What is required
Write out the records once more, exactly as given.

──────

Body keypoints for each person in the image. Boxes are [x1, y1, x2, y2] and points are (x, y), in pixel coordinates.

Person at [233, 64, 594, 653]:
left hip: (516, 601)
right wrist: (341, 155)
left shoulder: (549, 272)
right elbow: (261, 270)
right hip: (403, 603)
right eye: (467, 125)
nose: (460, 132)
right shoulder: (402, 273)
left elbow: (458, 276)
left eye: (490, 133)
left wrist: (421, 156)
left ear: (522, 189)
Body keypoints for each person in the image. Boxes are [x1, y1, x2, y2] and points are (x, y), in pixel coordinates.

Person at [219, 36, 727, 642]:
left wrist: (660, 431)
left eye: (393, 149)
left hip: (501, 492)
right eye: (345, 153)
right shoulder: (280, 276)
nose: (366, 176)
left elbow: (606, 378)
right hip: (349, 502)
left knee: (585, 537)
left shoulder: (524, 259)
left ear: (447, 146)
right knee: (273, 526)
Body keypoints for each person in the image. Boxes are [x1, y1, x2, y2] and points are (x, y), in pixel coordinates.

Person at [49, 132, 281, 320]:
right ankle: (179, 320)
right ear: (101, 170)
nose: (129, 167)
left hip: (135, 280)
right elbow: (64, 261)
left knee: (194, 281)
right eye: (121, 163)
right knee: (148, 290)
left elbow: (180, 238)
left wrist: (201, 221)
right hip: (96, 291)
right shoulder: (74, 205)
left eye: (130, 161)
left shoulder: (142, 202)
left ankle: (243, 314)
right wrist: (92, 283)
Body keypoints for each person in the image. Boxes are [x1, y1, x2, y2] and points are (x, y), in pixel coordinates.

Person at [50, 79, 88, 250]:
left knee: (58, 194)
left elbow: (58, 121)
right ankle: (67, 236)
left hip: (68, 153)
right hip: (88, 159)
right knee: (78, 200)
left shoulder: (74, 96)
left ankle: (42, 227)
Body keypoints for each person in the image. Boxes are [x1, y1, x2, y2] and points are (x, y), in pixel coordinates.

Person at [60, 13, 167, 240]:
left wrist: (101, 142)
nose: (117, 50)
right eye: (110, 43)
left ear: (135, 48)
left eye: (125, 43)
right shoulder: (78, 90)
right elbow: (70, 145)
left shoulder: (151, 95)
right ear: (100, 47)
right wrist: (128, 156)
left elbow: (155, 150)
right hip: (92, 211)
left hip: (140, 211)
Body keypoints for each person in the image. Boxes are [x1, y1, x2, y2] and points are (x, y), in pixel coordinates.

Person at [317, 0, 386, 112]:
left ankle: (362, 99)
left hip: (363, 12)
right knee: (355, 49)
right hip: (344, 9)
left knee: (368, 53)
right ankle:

──────

Completed task
Body keypoints for each person in the image. Boxes are [x1, y1, x2, y2] and points are (x, y), in pixel coordinates.

Person at [233, 64, 594, 653]:
left hip: (516, 601)
right wrist: (341, 155)
left shoulder: (549, 272)
right elbow: (261, 270)
right hip: (403, 603)
right eye: (467, 125)
nose: (460, 132)
right shoulder: (402, 273)
left elbow: (458, 276)
left eye: (490, 133)
left wrist: (421, 156)
left ear: (522, 189)
Body keypoints for each person in the image. Boxes are [x1, y1, x2, y2] and points are (x, y), in pixel coordinates.

Person at [219, 36, 727, 642]:
left wrist: (660, 431)
left eye: (393, 149)
left hip: (501, 492)
right eye: (345, 153)
right shoulder: (280, 276)
nose: (366, 176)
left elbow: (606, 378)
right hip: (349, 502)
left knee: (585, 537)
left shoulder: (524, 259)
left ear: (447, 146)
right knee: (273, 526)
Body keypoints for each person in the image. Boxes are [x1, y1, x2, y2] and points are (x, y), in pixel coordinates.

Person at [49, 132, 281, 320]:
right ankle: (179, 320)
right ear: (101, 170)
nose: (129, 167)
left hip: (135, 280)
right elbow: (64, 261)
left knee: (194, 281)
right eye: (121, 163)
right knee: (148, 290)
left elbow: (180, 238)
left wrist: (201, 221)
right hip: (96, 291)
right shoulder: (74, 205)
left eye: (130, 161)
left shoulder: (142, 202)
left ankle: (243, 314)
right wrist: (92, 283)
Body keypoints for each person in the image. Boxes are [x1, y1, x2, y2] and points are (x, y), in pixel coordinates.

Person at [50, 79, 88, 250]:
left knee: (58, 194)
left elbow: (58, 121)
right ankle: (67, 236)
left hip: (68, 153)
right hip: (88, 159)
right knee: (78, 200)
left shoulder: (74, 96)
left ankle: (42, 227)
Body keypoints for each person in the image. Boxes are [x1, y1, x2, y2] and points are (x, y), in pixel coordinates.

Person at [60, 13, 167, 240]:
left wrist: (101, 142)
nose: (117, 50)
right eye: (110, 43)
left ear: (135, 48)
left eye: (125, 43)
right shoulder: (78, 90)
right elbow: (70, 145)
left shoulder: (151, 95)
right ear: (100, 47)
right wrist: (128, 156)
left elbow: (155, 150)
right hip: (92, 211)
left hip: (140, 211)
Body keypoints for each person in the image. Boxes are [x1, y1, x2, y2] and points are (x, y), in pixel coordinates.

Person at [317, 0, 386, 112]:
left ankle: (362, 99)
left hip: (363, 12)
right knee: (355, 49)
right hip: (344, 9)
left knee: (368, 53)
right ankle:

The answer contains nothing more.